▶ DATA LISTING:

-=-=-=-=-

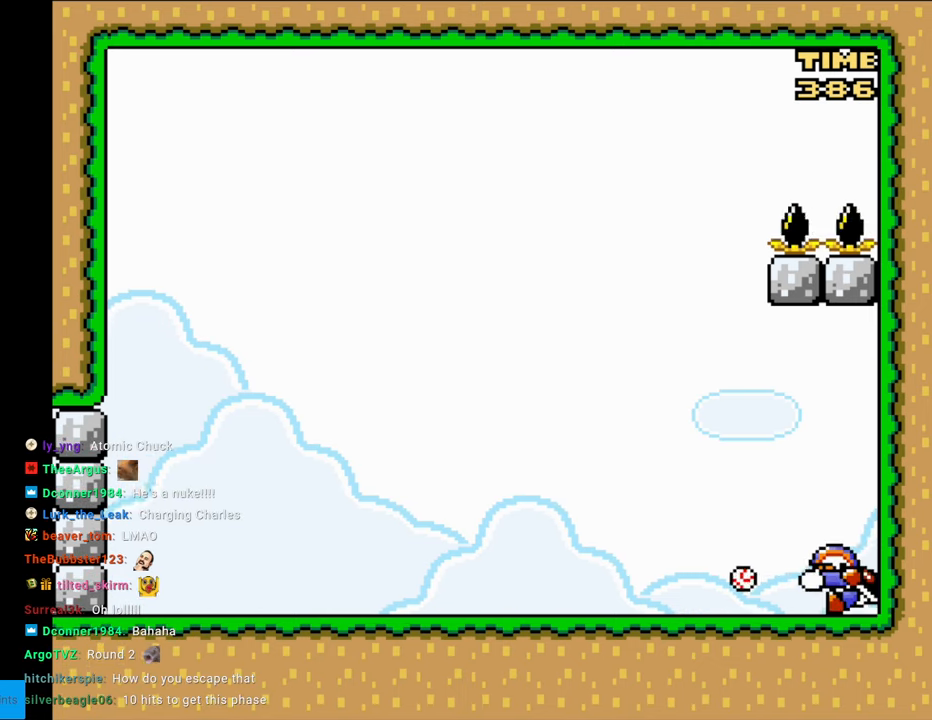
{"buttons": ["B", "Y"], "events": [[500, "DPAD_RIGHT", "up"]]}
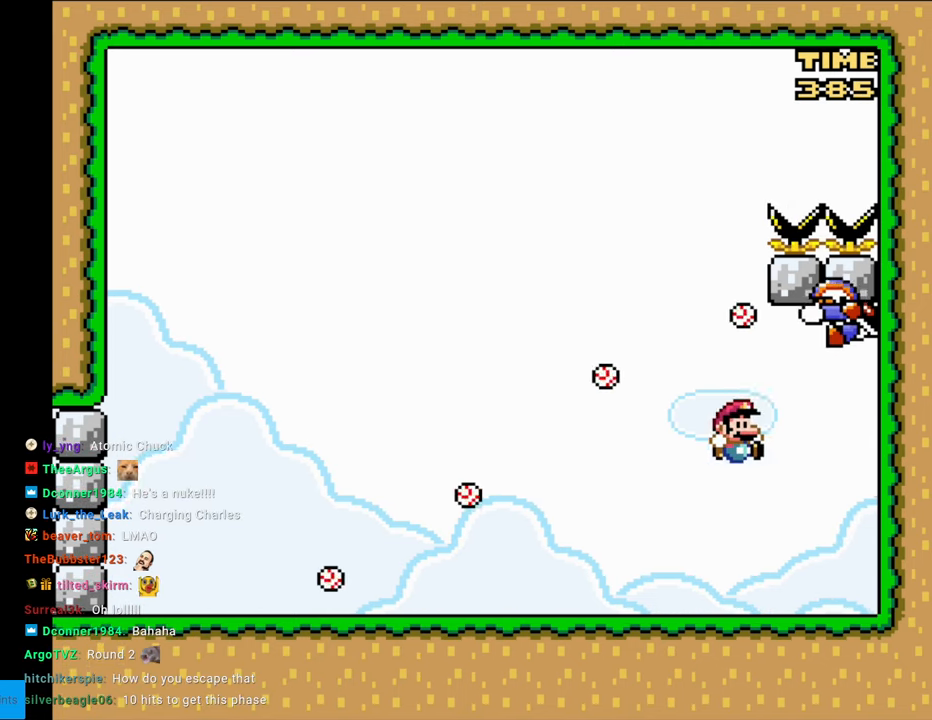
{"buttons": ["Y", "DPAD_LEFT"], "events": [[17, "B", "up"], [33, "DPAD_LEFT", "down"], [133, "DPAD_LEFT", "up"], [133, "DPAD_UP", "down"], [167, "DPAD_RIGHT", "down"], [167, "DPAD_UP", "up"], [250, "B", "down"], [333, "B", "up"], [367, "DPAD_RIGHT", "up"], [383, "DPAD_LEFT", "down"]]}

-=-=-=-=-

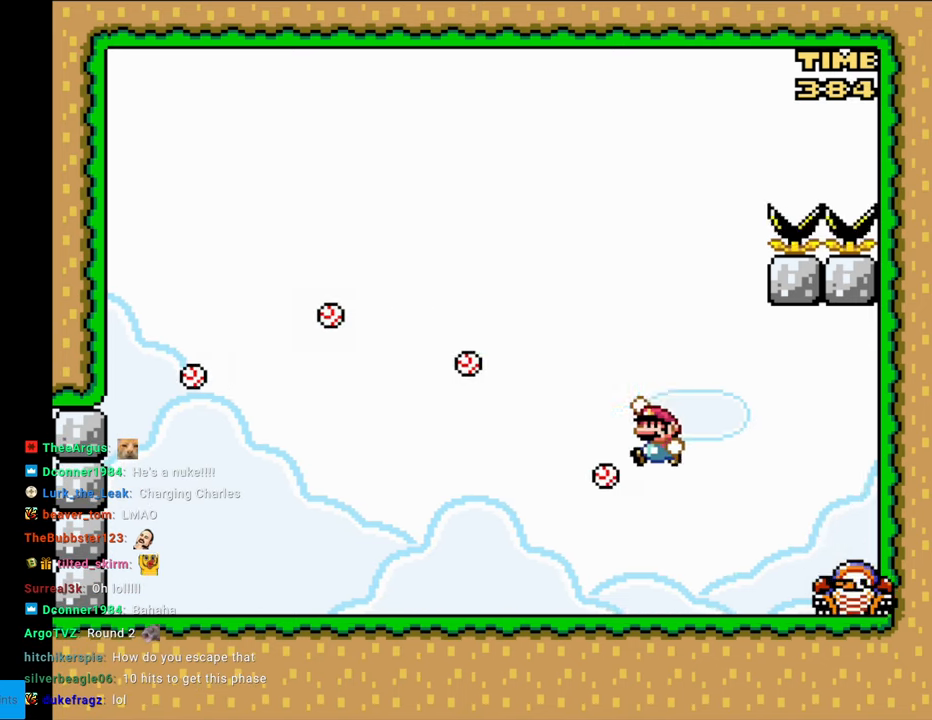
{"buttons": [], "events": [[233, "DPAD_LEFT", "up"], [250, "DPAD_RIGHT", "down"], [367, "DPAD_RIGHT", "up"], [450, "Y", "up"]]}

-=-=-=-=-

▶ YOUR GOAL: Please find each line in the records above that holds the word "down", and copy it.

▶ WRITTEN RESPONSE:
{"buttons": ["Y", "DPAD_LEFT"], "events": [[17, "B", "up"], [33, "DPAD_LEFT", "down"], [133, "DPAD_LEFT", "up"], [133, "DPAD_UP", "down"], [167, "DPAD_RIGHT", "down"], [167, "DPAD_UP", "up"], [250, "B", "down"], [333, "B", "up"], [367, "DPAD_RIGHT", "up"], [383, "DPAD_LEFT", "down"]]}
{"buttons": [], "events": [[233, "DPAD_LEFT", "up"], [250, "DPAD_RIGHT", "down"], [367, "DPAD_RIGHT", "up"], [450, "Y", "up"]]}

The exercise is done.